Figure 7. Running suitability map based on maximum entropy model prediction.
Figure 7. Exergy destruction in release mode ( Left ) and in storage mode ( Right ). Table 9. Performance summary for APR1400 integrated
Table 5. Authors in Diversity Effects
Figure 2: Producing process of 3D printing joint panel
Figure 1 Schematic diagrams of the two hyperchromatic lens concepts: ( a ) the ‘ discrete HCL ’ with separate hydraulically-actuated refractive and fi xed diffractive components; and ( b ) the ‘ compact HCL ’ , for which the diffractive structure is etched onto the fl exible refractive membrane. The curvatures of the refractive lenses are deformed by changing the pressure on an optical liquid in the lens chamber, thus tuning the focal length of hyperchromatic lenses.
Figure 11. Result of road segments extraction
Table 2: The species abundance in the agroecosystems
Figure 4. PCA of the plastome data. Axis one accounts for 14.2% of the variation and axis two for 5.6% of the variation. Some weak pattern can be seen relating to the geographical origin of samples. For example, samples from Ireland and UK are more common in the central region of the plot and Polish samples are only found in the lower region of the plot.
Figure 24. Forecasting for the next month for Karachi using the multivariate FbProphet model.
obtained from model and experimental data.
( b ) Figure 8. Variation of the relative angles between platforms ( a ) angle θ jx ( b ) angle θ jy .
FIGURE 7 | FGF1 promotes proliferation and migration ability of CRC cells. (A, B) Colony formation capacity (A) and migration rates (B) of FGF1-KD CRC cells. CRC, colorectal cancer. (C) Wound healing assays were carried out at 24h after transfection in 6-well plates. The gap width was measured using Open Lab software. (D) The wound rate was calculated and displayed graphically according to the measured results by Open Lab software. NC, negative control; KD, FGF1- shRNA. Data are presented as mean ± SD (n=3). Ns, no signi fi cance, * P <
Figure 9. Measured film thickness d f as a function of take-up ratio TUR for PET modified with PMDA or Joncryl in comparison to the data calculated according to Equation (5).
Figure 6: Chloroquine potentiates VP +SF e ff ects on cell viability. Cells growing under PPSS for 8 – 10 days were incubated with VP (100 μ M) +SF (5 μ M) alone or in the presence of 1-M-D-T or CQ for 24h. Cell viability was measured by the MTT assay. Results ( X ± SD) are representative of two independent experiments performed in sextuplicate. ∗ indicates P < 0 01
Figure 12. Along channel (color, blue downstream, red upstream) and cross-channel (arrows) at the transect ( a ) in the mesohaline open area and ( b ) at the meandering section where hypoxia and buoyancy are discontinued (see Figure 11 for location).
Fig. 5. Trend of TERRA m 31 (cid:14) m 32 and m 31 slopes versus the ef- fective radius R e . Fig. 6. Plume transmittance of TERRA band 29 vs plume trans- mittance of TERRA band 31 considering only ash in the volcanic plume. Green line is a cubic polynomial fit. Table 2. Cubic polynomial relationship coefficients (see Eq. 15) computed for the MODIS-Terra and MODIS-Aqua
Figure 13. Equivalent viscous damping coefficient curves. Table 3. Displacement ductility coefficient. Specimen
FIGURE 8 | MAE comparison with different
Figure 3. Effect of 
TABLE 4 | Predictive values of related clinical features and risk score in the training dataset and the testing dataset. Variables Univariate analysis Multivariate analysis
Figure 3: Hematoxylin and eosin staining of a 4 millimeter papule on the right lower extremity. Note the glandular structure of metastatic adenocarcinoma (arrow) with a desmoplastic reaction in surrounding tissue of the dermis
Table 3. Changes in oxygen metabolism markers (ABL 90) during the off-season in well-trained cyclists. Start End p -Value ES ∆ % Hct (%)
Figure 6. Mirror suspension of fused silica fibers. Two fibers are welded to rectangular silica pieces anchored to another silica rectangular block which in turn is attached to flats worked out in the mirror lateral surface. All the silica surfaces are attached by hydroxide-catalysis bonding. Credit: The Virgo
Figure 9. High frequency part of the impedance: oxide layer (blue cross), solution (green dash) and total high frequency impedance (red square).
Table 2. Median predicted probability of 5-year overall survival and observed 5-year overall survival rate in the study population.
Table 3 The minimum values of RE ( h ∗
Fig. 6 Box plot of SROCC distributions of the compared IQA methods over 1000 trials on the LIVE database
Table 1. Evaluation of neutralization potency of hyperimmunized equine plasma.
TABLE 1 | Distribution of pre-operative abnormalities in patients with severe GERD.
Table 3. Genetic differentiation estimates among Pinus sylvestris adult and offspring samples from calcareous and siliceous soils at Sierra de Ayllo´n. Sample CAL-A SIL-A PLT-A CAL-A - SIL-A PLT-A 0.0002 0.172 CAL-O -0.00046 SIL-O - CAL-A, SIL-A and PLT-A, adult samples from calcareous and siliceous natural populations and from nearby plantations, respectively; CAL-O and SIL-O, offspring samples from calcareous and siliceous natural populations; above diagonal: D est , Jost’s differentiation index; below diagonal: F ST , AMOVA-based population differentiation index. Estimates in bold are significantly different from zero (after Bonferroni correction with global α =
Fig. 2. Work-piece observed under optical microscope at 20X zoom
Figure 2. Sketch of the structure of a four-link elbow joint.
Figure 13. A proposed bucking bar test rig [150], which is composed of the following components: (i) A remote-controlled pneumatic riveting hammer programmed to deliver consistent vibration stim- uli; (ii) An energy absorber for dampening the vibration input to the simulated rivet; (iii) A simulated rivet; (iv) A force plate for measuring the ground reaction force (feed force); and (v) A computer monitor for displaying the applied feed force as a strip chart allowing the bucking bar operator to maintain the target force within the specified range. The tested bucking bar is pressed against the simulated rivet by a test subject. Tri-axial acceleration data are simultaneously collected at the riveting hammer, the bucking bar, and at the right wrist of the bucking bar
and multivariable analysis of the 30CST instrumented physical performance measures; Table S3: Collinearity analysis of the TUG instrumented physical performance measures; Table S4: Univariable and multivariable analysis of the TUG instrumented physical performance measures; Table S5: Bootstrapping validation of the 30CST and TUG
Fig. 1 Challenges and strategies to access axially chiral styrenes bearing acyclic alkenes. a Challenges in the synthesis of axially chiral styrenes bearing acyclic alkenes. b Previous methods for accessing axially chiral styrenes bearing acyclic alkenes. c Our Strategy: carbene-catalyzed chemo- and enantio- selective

-*-

About this exercise: Write out every line from the data above that includes "comparison".

Response to this task:
Figure 9. Measured film thickness d f as a function of take-up ratio TUR for PET modified with PMDA or Joncryl in comparison to the data calculated according to Equation (5).
FIGURE 8 | MAE comparison with different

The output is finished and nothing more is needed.